Textauszug
:::
OGH 5Ob217/18z

OGH5Ob217/18z20.3.2019

Der Oberste Gerichtshof hat durch den Senatspräsidenten Dr. Jensik als Vorsitzenden sowie die Hofrätin Dr. Grohmann und die Hofräte Mag. Painsi, Dr. Steger und Dr. Parzmayr als weitere Richter in der Grundbuchsache der Antragsteller 1. H*****gesellschaft mit beschränkter Haftung, *****, 2. R***** eGen, *****, 3. L*****, 4. C***** S*****, 5. D*****, alle vertreten durch die Sluka Hammerer Tevini Rechtsanwälte GmbH in Salzburg, wegen Grundbuchshandlungen ob EZ ***** KG *****, über den ordentlichen Revisionsrekurs der Zweitantragstellerin gegen den Beschluss des Landesgerichts Salzburg als Rekursgericht vom 7. September 2018, AZ 53 R 137/18f, mit dem der Beschluss des Bezirksgerichts Oberndorf vom 22. Mai 2018, TZ 974/2018, bestätigt wurde, den

Beschluss

gefasst:

European Case Law Identifier: ECLI:AT:OGH0002:2019:0050OB00217.18Z.0320.000

 

Spruch:

Der Revisionsrekurs wird zurückgewiesen.
:::
Extrahierte Angaben
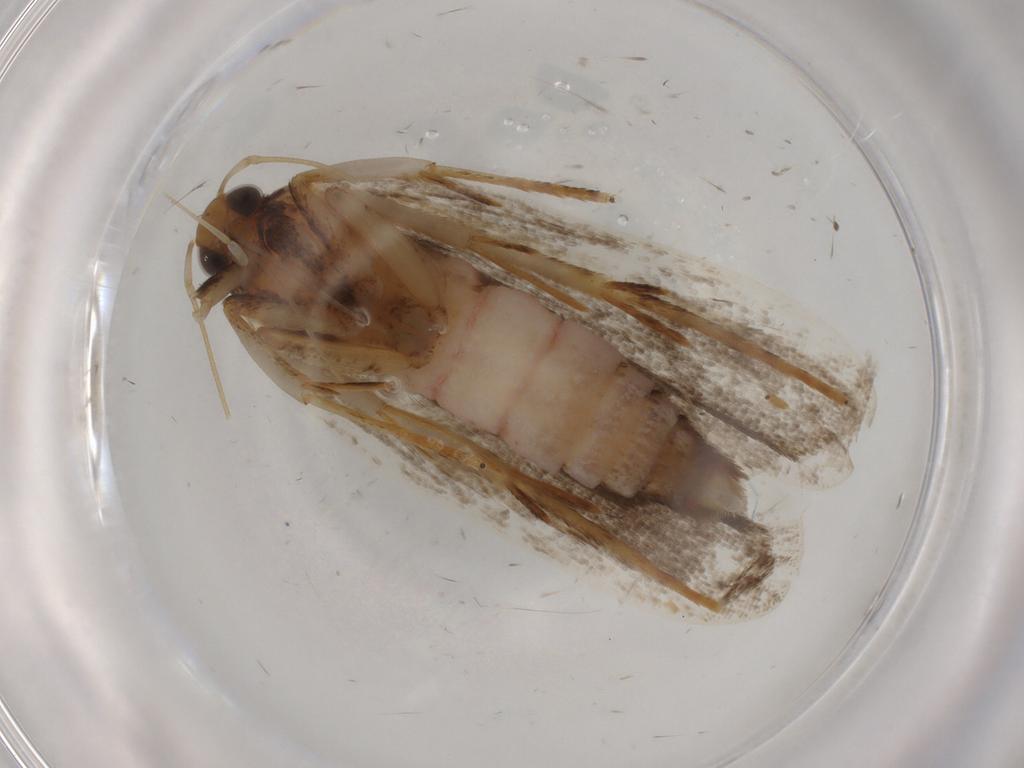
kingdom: Animalia
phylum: Arthropoda
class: Insecta
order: Lepidoptera
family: Autostichidae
:::
Aufgabenstellung
(a) Stimmen die folgenden Aussagen mit dem Gerichtsbeschluss überein? (i) Den Vorsitz führte Senatspräsident Dr. Jensik. (ii) Den Revisionsrekurs erhob die Erstantragstellerin. (iii) Das Landesgericht Salzburg entschied als Rekursgericht am 7. September 2018. Beantworten Sie jede Aussage mit Ja oder Nein, und zitieren Sie die entscheidenden Worte des Gerichtsbeschlusses wörtlich.
(b) Setzen Sie den Gerichtsbeschluss im Anschluss an seinen letzten Satz fort.
Das Material spielt hierfür keine Rolle.

Lösungen
(a)
(i) Ja: „durch den Senatspräsidenten Dr. Jensik als Vorsitzenden“
(ii) Nein: „über den ordentlichen Revisionsrekurs der Zweitantragstellerin“
(iii) Ja: „des Landesgerichts Salzburg als Rekursgericht vom 7. September 2018“

(b)
Begründung:

Die Erstantragstellerin (Verkäuferin) und der Viert- und die Fünftantragstellerin (Käufer und Eigentümerpartner) schlossen einen Kaufvertrag über zwei Wohnungseigentumsobjekte (Wohnung und Kfz-Abstellplatz). Zur grundbücherlichen Durchführung dieses Kaufvertrags und der Sicherung der Kaufpreisfinanzierung stellte die Rechtsvertreterin der Antragsteller (unter Berufung auf § 30 Abs 2 ZPO, § 77 Abs 1 und 2 GBG) zwei gesonderte Grundbuchsgesuche. Im ersten Gesuch wurde die Löschung diverser auf den Liegenschaftsanteilen haftender Verbindlichkeiten und die Einverleibung des Eigentumsrechts für den Viert- und die Fünftantragstellerin begehrt. In dem diesem Revisionsrekursverfahren zugrunde liegenden zweiten Gesuch begehrten die Antragsteller die Eintragung a) eines Pfandrechts für die Zweitantragstellerin in Höhe von 186.340 EUR, b) eines Pfandrechts für die Drittantragstellerin im Höchstbetrag von 25.400 EUR, c) des Veräußerungsverbots für die Drittantragstellerin gemäß § 19 S.WFG 2015, d) eines Pfandrechts für die Zweitantragstellerin im Höchstbetrag von 254.600 EUR und e) des Vorkaufsrechts für die Erstantragstellerin gemäß § 15g WGG bis 10. 7. 2027.

Das Erstgericht bewilligte diese Grundbuchsgesuche in gesonderten Beschlüssen antragsgemäß.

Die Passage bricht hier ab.